Entonces aproveché la generosidad del nobel para hacerle una última petición, la media propuesta que aún tenía en ciernes: “¿Será que puedo cambiar el apellido del señor Arnoux, por el de Armendáriz?”. Ante el silencio agregué: “Las televidentes lo van a agradecer” El Nobel aceptó con una sonrisa cálida. Entonces aproveché para preguntarle por el premio recibido en Estocolmo. Quería conocerlo y hasta retratarme con él, pero me dijo que se encontraba en Madrid en una exhibición.
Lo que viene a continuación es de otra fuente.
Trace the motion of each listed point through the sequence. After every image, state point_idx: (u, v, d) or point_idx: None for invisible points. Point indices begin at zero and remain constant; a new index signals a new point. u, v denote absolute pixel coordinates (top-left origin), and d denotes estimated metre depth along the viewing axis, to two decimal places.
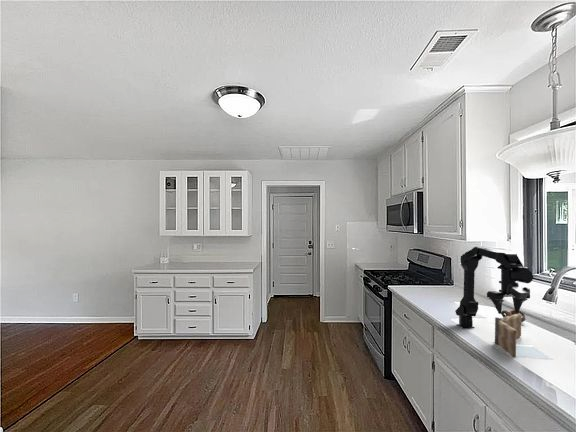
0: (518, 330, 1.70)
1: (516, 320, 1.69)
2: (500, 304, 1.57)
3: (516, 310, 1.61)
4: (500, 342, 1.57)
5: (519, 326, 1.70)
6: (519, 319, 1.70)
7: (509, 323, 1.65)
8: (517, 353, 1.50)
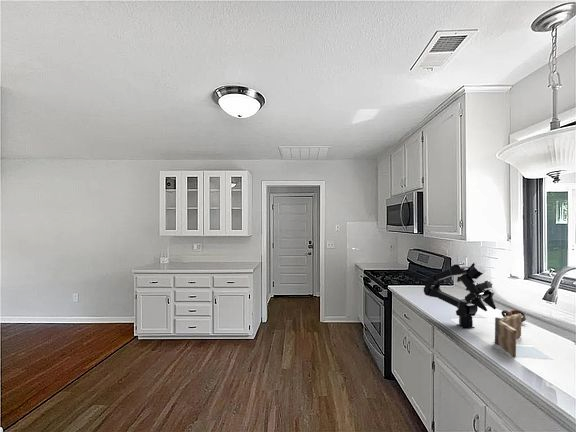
0: (518, 330, 1.70)
1: (516, 320, 1.69)
2: (481, 301, 1.75)
3: (493, 306, 1.78)
4: (500, 342, 1.57)
5: (519, 326, 1.70)
6: (519, 319, 1.70)
7: (509, 323, 1.65)
8: (517, 353, 1.50)
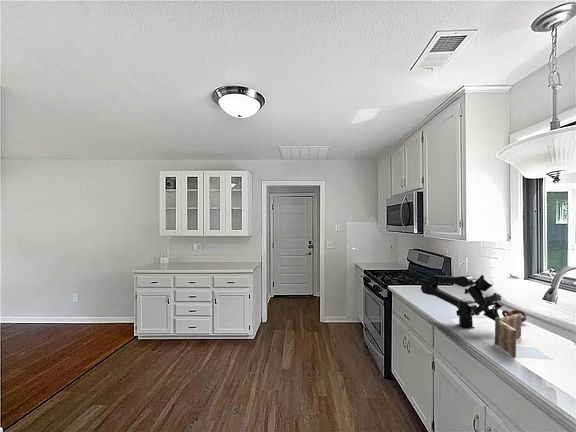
0: (518, 330, 1.70)
1: (516, 320, 1.69)
2: (494, 313, 1.73)
3: None
4: (500, 342, 1.57)
5: (519, 326, 1.70)
6: (519, 319, 1.70)
7: (509, 323, 1.65)
8: (517, 353, 1.50)
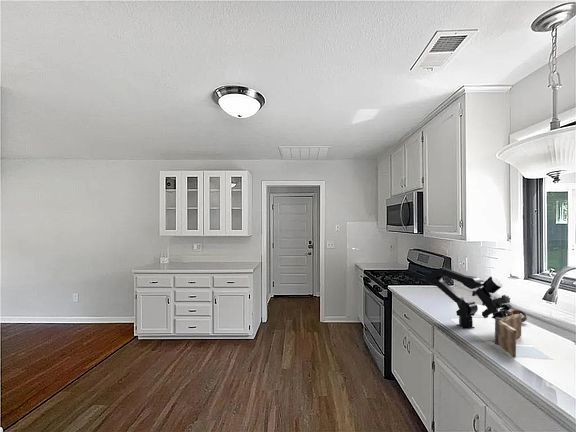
0: (518, 330, 1.70)
1: (517, 320, 1.69)
2: (503, 316, 1.69)
3: None
4: (500, 342, 1.57)
5: (519, 326, 1.70)
6: (519, 319, 1.70)
7: (509, 323, 1.65)
8: (517, 353, 1.50)
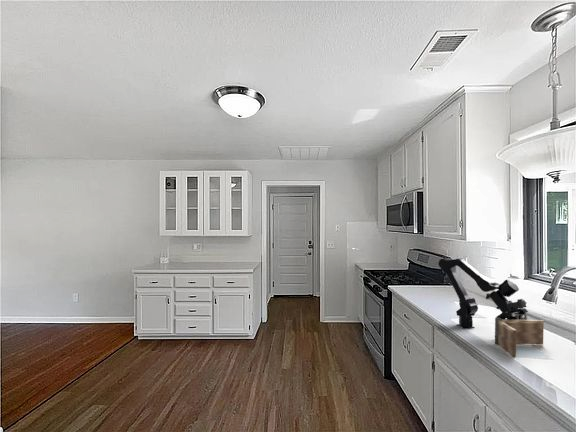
0: (537, 337, 1.60)
1: (534, 326, 1.60)
2: None
3: None
4: (500, 342, 1.57)
5: (539, 333, 1.60)
6: (539, 326, 1.60)
7: (518, 326, 1.60)
8: (517, 353, 1.50)
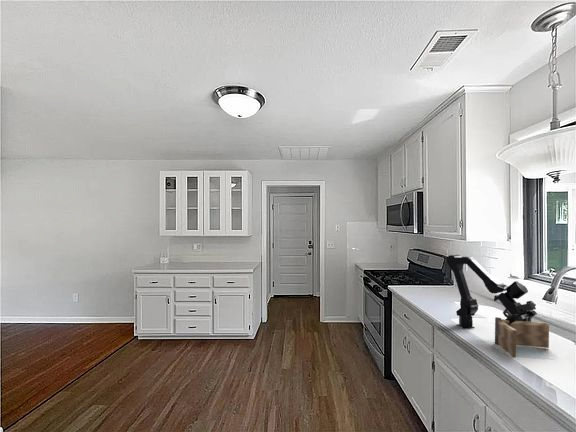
0: (542, 340, 1.56)
1: (538, 328, 1.57)
2: None
3: None
4: (500, 342, 1.57)
5: (544, 336, 1.56)
6: (544, 328, 1.56)
7: (520, 328, 1.58)
8: (517, 353, 1.50)
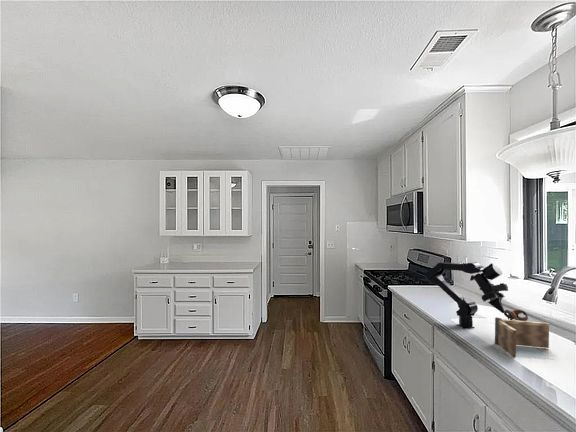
0: (542, 340, 1.56)
1: (538, 328, 1.57)
2: (499, 302, 1.72)
3: None
4: (500, 342, 1.57)
5: (544, 336, 1.56)
6: (544, 328, 1.56)
7: (520, 328, 1.58)
8: (517, 353, 1.50)
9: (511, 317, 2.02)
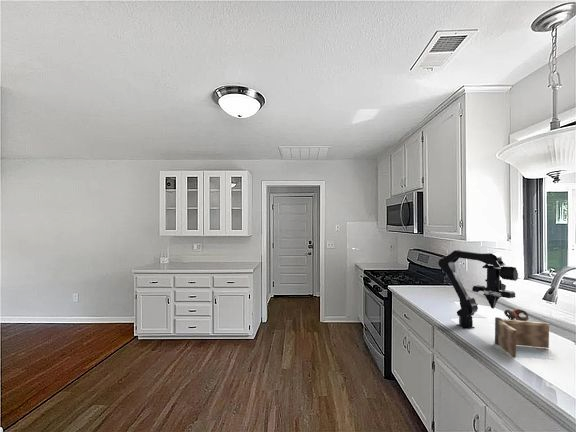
0: (542, 340, 1.56)
1: (538, 328, 1.57)
2: None
3: None
4: (500, 342, 1.57)
5: (544, 336, 1.56)
6: (544, 328, 1.56)
7: (520, 328, 1.58)
8: (517, 353, 1.50)
9: (512, 317, 2.03)
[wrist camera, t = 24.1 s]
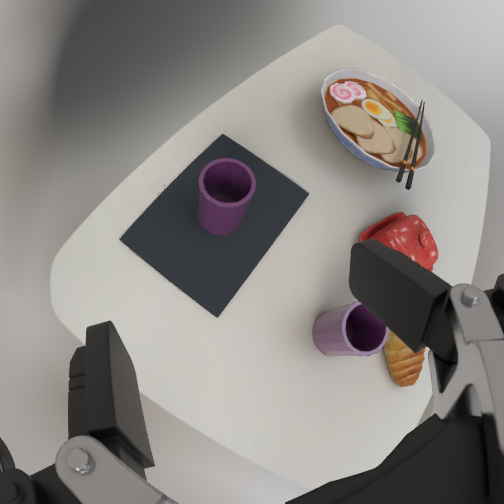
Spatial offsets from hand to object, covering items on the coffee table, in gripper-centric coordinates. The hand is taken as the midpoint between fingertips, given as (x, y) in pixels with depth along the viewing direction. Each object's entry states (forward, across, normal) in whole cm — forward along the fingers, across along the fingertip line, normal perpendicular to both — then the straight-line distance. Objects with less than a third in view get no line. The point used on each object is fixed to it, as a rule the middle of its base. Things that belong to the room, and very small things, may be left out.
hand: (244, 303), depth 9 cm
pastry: (+12, -25, +29) cm, 40 cm away
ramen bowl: (+37, -37, +4) cm, 52 cm away
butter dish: (+21, -31, +20) cm, 42 cm away
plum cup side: (+17, -16, +24) cm, 33 cm away
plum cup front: (+30, -7, +10) cm, 33 cm away
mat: (+31, -7, +10) cm, 33 cm away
El enorme y anaranjado sol, finalmente ganó su lucha contra la bruma, pero ya empezaba a ser engullido por el otro lado de la tierra. Sentí un poco de angustia. La luz se iba y pensé que la foto que le iba a mostrar a mis nietos iba a quedar oscura. Entonces, empacando mi vergüenza, dejé a un lado al guionista y empoderé al fan para que, sin recato alguno, cambiara de tema al nobel: “Don Mario, me da pena con usted pero el sol se está ocultando y yo quiero hacerme una fotografía con usted”. Hugo León me miró sorprendido porque sabe de mi frivolidad para estas cosas, pero aprovechó para desenfundar su cámara. El nobel posó sonriente y su fan Gustavo Bolívar extrajo de su maletín los libros que quería mostrar a sus nietos con la firma de Mario Vargas Llosa. Al terminar las dedicatorias le entregué una copia de mi novela Al amanecer entenderás la vida. La ojeó y me dijo que era un buen título. Mientras leía el primer párrafo pensé: “Cuántos nobel de literatura vivirán en el completo anonimato, por falta de oportunidades, en cada rincón pobre del mundo”.